• EXERCISE DESCRIPTION: In the records below, format everything from the line containing "incidentes, la evaluación" down to the line containing "de 400 profesionales" as a numbered list, omitting any blank lines. Include only those lines.

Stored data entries

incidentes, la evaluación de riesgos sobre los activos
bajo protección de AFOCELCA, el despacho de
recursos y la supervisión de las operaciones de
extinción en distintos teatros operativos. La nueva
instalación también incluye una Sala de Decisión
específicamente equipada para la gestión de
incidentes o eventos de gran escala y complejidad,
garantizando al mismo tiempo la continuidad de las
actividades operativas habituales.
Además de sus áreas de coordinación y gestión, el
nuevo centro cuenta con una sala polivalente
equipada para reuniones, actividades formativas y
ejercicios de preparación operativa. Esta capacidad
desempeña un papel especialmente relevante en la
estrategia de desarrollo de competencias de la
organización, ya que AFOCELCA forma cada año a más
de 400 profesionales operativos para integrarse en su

--

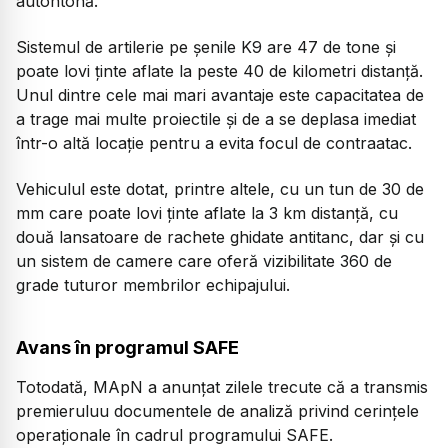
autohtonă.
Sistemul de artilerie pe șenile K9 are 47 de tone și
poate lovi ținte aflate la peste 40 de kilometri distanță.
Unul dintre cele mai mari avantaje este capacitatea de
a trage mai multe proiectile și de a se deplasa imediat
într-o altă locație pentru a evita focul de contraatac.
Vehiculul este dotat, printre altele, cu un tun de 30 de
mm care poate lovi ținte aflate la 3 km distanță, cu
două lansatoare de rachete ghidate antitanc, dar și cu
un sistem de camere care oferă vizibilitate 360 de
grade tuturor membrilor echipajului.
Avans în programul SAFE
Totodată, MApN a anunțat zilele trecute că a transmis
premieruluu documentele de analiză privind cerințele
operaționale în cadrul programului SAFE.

• SOLUTION TO THE EXERCISE:
1. incidentes, la evaluación de riesgos sobre los activos
2. bajo protección de AFOCELCA, el despacho de
3. recursos y la supervisión de las operaciones de
4. extinción en distintos teatros operativos. La nueva
5. instalación también incluye una Sala de Decisión
6. específicamente equipada para la gestión de
7. incidentes o eventos de gran escala y complejidad,
8. garantizando al mismo tiempo la continuidad de las
9. actividades operativas habituales.
10. Además de sus áreas de coordinación y gestión, el
11. nuevo centro cuenta con una sala polivalente
12. equipada para reuniones, actividades formativas y
13. ejercicios de preparación operativa. Esta capacidad
14. desempeña un papel especialmente relevante en la
15. estrategia de desarrollo de competencias de la
16. organización, ya que AFOCELCA forma cada año a más
17. de 400 profesionales operativos para integrarse en su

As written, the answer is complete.